Treasury's Adeyemo says 'far better' to see Russia buying tankers than tanks

U.S. Deputy Treasury Secretary Wally Adeyemo speaks at the Royal United Services Institute in London

By Andrea Shalal

NEW YORK (Reuters) - U.S. Deputy Secretary Wally Adeyemo on Thursday said the Group of Seven-led coalition that imposed a price cap on Russian oil last December was shifting its focus from reducing Russian revenues to raising Moscow's cost of shipping its oil.

Adeyemo told the Reuters NEXT conference in New York that Russia's investment in a shadow fleet of tankers to carry its oil and the accompanying insurance was cutting into Moscow's profits and reducing its ability to fund its war in Ukraine.

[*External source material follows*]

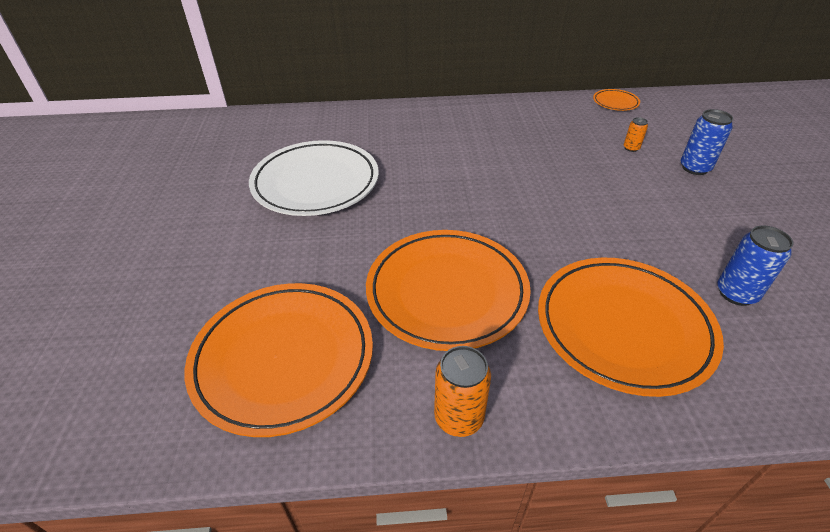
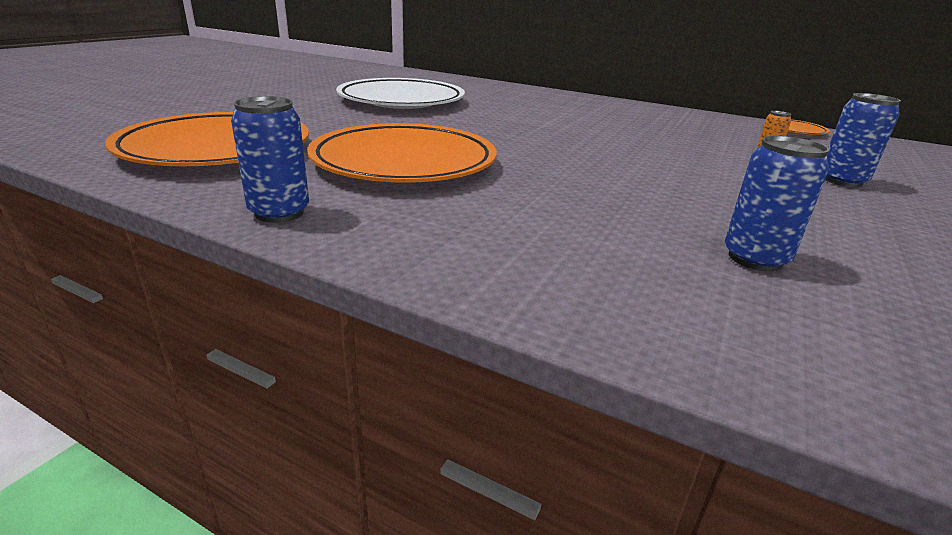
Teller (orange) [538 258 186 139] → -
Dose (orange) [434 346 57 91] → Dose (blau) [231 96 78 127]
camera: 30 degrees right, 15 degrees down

"We want to make sure that Russia has as little income as possible that they can use to fund their illegitimate war in Ukraine," he said, citing outside estimates that the price cap had added up to $35 per barrel to Russia's costs in addition to reducing its revenues by 40% to 50%.

"From my standpoint, them buying these tankers and spending money on tankers was far better than spending money on tanks," he said. "So now Russia owns a series of inadequate tankers that are on the ocean, trying to move their oil with their insurance, and our goal is going from just being focused on their revenue - which was the $60 price cap - to being focused on their costs."

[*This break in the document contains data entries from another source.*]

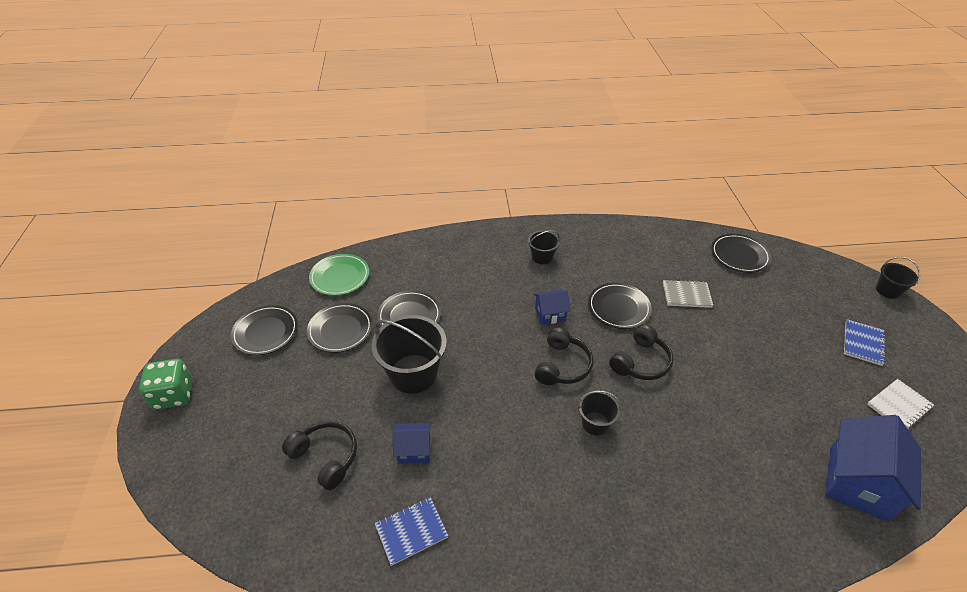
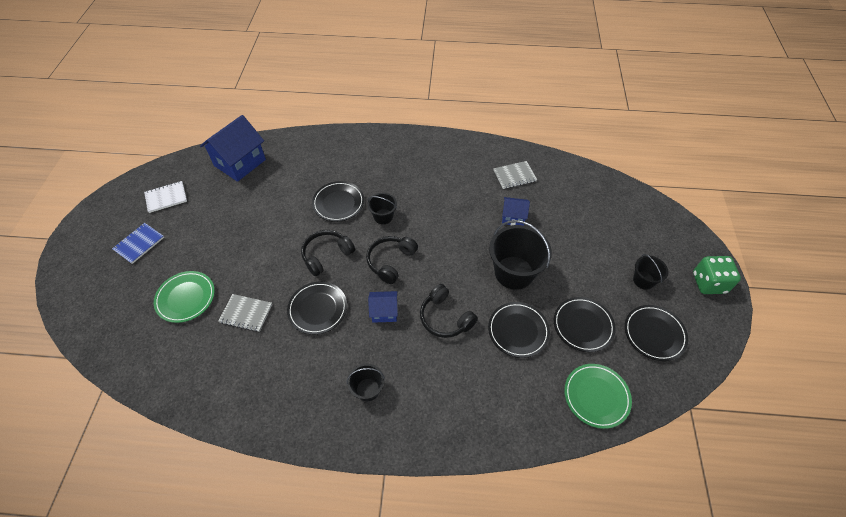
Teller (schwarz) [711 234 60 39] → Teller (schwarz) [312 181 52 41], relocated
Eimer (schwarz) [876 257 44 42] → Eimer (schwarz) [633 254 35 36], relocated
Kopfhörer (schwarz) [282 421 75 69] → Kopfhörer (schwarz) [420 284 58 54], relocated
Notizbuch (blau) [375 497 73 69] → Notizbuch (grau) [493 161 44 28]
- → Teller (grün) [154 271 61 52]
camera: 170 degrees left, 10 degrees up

Reuters reported last month that Russian crude oil producers are enjoying the cheapest costs to ship to refiners in China and India in almost a year thanks to a growing number of vessels plying the routes.

The arrival of new shippers working outside the purview of Western governments allows Russian firms to earn more than the $60 per barrel cap that the U.S. and its allies had aimed to impose on Russia through sanctions. It also means that enforcing the price cap will have limited impact on Russian revenues.

G7 countries and Australia imposed sanctions in December 2022 that prohibit shippers or insurers domiciled in member countries from offering services to facilitate Russian oil exports when the price is above $60 a barrel. The sanctions do not apply to shipping companies or insurers from other countries, regardless of the price.

Adeyemo said the price cap had driven Russia's costs up significantly because it now had to ship oil over longer distances, and had been forced to build up its own ecosystem that did not benefit from economies of scale enjoyed by Western countries.

"What we're focused on now is making sure that we enforce the price cap as it exists, but also that we take additional steps to increase costs to Russia in order to make sure that they have less income to fund their illegitimate war," he said.

He gave no further details on what steps could be taken to increase Russia's costs.